The neon: this is what makes Paolo Scirpa’s mysterious tension towards infinity visible, his rethinking of painting into sculptural objects and environments that alter the perception of space. Born in Syracuse in 1934, the Sicilian painter has lived and worked in Milan since 1968, the year of the Belice earthquake and of the social and cultural revolutions, of the Triennale occupation and of the experimentation of new artistic languages. Starting from the Ludoscopi (Ludoscopes, 1970), after abandoning two-dimensionality for the modularity and three-dimensionality of objects aimed at overcoming the barrier between sculpture and painting – as Lucio Fontana has been teaching since the first Ambiente spaziale (Spatial Environment) in 1949 –, Scirpa works in repeated and recognizable series. Here, light and mirrors present a very personal idea of architecture, diversifying his research from that of the optical-kinetics of Programmed Art developed between 1959 and 1966 by Gruppo T, Gruppo Enne, Gruppo Zero, and Gruppo MID. His neon focuses on the transcendence of light, as an epiphany of the absolute from which we all come and to which we all tend. It evokes a symbolic dimension, that of the Byzantine mosaics seen in Sicily, in the Palatine Chapel of the Cathedral of Monreale (Palermo) or in Cefalù, far from the fascination for structure, physicality, and optical-kinetic research of the Programmed Art. Neon and mirror, through geometric shapes, mainly cubic, extend towards the infinite, configuring an “ideal” light; they simulate illusory spaces that are capable of inhabiting and crossing environments with luminous effects that seem designed to bounce, stumble, and amplify the gaze of those seeking not the light itself, but the “whole” that it includes. His sculptures made with neon tubes are not just mere juxtaposed segments of light, but phenomena that transcend the everyday to aspire to an “endlessness” amplified by mirrors; it is almost a baroque citation, deeply rooted in Sicilian architecture, a search for new spatial depths through repeated geometries and lines of colour.

The artist, starting with Megalopoli Consumistica (Consumer Megalopolis, 1972), ventures into installations in which painting and sculpture engage in a dialogue, almost a two-dimensional representation of the Ludoscopes. There is a reference to something else, something undefinable and hypnotic, in his works; focused on the vortex phenomenon, they harness a luminous instant, inscribing it into eternity through solid geometrical forms that detach themselves from reality and seem to float into the space, creating an evolving situation of optical phenomena that modify the perception of time, as they are always contemporary. Since the 1980s, faithful to his need to experiment with new paths, Scirpa has been carrying out a series of design actions by inserting his luminous “abysses” into architecture and environments conceived as translations of two-dimensional Ludoscopes and paintings. From 1983 to 2007, his photographic assemblages, likewise, aim at optical deception with alienating urban projects, poised between the ideal city and the futuristic and metaphysical ones. As the artist stated in 1997: “Infinity has always made me reflect intimately, always being the driving force behind my artistic work, also aimed at investigating the different levels of the aesthetic reality within our technological and consumerist society.

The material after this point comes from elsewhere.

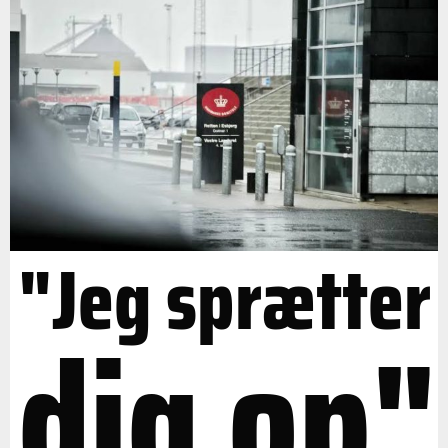
"Jeg sprætter
dig op"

”A painter of electric light forms, master of an undefinable “illusiveness” caught between science and art, Scirpa has always developed intersections and translations between painting and sculpture, where light and the overlapping of neon segments with modular structures create swerves. Albeit being aligned on the study of perception with the fluorescent tube, he is distinguished by his constant search for an “otherness” from the optical-kinetic currents. He is not interested in the artwork as an industrial “product” intended for marketing and media consecration, but he rather introduces a philosophical reason behind the role of art through a symbolic function of light.

Minimalist and charged with dynamic energy, his work implies a humanistic reading, against the fall of the ideal-spiritual dimension of art, in which the metaphysical value and the instrumental one coexist in pseudo-scientific forms in which perspectives of an illusory light shatter in hypnotizing abysses. With their pictorial intensity, his sculptures of light involve a shift between interiority and exteriority, under the banner of an expressive freedom and classical compositional rigour, whose aim is to achieve harmony between the individual parts and the whole.

These are both centrifugal and centripetal works, and the darkness in which they are inscribed is an accomplice; one segment of light above the other, and in the middle of that empty space, the gaze takes flight. Paolo Scirpa is contemporary in combining the technical-scientific functionalist aspect of the neon, an iconic material of modernity, with the symbolic-humanist aspect of its variations of light, which, like the Goldberg Variations by Johann Sebastian Bach, foresee the centrality of man as an instrument of perception.

To modify, more than space, the dimension of time, disrupting the reception of the outer world in the instant of the configurati of a fragment of infinity.